Hub Entertainment Research recently posted its "2020 Monetizing Video" report, laying out the results of a survey of more than 2,000 U.S. residents. Asked about their willingness to pay for a first-run film viewed at home rather than in a theater, 63% of those people between the ages of 18 and 34 said they would either probably or definitely pay to do so. Only 36% indicated they wouldn't do so.

It's not an earth-shattering proportion. In fact, among those polled aged 35 and up, only 12% said they would either probably or definitely pay to watch a new flick at home.

Still, the poll should be particularly troubling given 2019's demographic statistics from the Motion Picture Association of America (MPAA). The MPAA notes that the 25- to 39-year-old crowd sees more films per year than any other group, with each movie-goer in the group nearly doubling the number of annual movie house visits from the next-nearest 40- to 49-year-old crowd every year. People between the ages of 18 and 39 accounted for 40% of all movie ticket sales in the United States last year.

This segment of the population isn't unwilling to pay steeply for the right film, either. Hub Entertainment's survey indicated that 67% of these 18- to 34-year-olds would readily pay $15 to watch a new movie at home, even if they could see it in theaters at the time. Incredibly, 57% of this crowd didn't balk at paying $50 for access to a new film (presumably planning to watch in a group where everyone chips in a little dosh).

Think bigger-picture about smaller screens

It's still too soon to unequivocally say that movie theaters have passed the point of no return. There are also always going to be some theatrical creations that deserve to be seen on a huge screen. It's just a matter of right-sizing the number.
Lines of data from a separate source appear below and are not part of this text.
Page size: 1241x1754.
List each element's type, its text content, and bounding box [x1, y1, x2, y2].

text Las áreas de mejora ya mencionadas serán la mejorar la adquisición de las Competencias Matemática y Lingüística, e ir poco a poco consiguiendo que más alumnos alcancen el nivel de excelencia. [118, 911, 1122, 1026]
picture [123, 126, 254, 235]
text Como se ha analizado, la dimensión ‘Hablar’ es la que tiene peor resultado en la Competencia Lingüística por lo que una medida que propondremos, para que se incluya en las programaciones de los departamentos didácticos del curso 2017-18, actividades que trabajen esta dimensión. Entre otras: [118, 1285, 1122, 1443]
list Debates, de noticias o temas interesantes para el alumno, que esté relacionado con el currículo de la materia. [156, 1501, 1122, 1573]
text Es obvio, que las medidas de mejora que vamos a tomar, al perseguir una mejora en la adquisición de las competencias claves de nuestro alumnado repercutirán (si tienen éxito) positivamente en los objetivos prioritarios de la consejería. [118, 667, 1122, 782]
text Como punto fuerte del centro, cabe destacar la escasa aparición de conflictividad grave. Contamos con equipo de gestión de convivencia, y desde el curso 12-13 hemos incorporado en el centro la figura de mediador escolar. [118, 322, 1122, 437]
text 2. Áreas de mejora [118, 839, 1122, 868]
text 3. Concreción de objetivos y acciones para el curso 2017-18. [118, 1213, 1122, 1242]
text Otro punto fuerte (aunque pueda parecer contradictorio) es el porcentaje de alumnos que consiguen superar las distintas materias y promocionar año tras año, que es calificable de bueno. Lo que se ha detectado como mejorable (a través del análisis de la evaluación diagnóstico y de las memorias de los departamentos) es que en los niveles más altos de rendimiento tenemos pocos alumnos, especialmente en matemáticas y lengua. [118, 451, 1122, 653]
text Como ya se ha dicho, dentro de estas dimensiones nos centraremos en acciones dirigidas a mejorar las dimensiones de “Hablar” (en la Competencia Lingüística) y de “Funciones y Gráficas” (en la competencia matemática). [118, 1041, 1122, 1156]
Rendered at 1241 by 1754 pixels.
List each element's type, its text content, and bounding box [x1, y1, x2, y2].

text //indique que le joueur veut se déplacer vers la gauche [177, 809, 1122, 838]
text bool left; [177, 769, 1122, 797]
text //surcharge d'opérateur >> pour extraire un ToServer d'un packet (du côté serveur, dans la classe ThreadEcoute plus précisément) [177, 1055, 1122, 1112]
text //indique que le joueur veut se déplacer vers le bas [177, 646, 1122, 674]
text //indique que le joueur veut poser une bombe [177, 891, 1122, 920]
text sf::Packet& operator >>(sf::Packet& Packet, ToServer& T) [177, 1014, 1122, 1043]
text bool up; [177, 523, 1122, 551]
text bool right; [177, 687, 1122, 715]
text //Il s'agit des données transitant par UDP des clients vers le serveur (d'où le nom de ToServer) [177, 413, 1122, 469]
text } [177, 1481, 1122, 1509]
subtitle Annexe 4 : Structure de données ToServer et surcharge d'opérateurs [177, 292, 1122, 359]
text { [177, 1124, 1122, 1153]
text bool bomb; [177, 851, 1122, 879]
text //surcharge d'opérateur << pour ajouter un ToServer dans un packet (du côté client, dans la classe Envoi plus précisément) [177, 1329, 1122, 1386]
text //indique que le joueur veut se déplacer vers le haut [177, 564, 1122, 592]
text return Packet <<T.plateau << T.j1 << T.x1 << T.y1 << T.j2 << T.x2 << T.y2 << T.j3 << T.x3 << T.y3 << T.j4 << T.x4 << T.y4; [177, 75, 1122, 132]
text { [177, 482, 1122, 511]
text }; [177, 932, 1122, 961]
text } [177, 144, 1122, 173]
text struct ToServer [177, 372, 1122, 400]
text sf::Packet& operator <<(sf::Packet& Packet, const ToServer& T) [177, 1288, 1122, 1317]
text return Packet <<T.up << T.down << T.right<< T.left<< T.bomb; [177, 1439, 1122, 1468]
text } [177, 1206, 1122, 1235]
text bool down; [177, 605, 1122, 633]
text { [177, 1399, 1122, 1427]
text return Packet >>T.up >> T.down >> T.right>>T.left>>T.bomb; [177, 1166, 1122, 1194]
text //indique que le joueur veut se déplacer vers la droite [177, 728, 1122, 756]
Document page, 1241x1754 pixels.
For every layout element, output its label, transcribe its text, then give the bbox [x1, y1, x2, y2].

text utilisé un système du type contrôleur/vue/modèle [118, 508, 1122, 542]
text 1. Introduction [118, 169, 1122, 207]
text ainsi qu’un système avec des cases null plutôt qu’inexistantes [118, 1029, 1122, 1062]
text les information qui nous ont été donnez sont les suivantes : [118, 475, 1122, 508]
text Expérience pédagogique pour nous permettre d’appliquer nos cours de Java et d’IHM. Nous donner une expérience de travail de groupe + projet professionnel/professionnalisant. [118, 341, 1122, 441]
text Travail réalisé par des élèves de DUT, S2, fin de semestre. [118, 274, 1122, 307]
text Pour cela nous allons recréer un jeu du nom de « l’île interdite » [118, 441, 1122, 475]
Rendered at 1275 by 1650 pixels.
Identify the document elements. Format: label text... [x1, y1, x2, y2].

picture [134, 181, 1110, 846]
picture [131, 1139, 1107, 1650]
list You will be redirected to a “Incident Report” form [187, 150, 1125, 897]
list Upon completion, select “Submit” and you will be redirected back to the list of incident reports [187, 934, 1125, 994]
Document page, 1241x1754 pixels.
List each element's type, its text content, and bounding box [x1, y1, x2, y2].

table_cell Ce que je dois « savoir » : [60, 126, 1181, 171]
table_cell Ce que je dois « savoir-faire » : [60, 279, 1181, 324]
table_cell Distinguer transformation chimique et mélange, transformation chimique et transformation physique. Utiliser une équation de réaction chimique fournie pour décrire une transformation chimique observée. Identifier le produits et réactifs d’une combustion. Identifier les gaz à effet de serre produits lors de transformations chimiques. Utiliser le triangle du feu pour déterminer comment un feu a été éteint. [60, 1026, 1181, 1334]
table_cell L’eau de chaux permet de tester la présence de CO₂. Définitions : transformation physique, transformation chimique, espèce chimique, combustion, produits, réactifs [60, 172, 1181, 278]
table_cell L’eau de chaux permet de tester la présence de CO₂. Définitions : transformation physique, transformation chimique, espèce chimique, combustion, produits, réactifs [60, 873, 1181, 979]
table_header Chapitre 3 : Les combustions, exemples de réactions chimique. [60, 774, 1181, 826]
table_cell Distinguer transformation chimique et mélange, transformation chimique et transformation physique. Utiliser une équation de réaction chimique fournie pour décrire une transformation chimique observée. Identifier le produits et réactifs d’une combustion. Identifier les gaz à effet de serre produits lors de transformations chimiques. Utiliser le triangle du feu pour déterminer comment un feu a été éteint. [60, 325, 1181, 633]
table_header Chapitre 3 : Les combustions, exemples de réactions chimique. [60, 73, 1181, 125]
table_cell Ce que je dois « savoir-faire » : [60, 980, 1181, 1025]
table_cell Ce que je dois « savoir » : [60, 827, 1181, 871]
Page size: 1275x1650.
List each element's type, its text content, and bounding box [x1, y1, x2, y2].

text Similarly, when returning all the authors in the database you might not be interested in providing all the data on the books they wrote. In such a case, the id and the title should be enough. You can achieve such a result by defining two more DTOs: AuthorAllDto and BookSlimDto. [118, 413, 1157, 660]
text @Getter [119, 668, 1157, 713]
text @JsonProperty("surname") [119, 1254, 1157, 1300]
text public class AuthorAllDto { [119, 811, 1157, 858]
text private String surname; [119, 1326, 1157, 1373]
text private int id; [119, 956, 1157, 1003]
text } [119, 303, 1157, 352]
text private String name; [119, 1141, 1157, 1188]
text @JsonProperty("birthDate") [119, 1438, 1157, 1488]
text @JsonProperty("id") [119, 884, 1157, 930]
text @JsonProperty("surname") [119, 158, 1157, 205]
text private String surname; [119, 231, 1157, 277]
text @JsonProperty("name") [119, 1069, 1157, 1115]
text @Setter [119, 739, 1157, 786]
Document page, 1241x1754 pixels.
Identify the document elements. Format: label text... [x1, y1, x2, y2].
It would be naive to ignore what Hub Entertainment Research's data is telling us, though, just as it would be short-sighted to expect consumers to change their minds and overwhelmingly fall back in love with an actual theater experience. If anything, as consumers age and younger people grow up with even more access to mobile technologies and at-home entertainment options than their parents, direct-to-consumer films will likely become even more commonplace. Comcast's NBCUniversal was simply the name that tipped the scale, so to speak, with Trolls 2 World Tour proving the model works.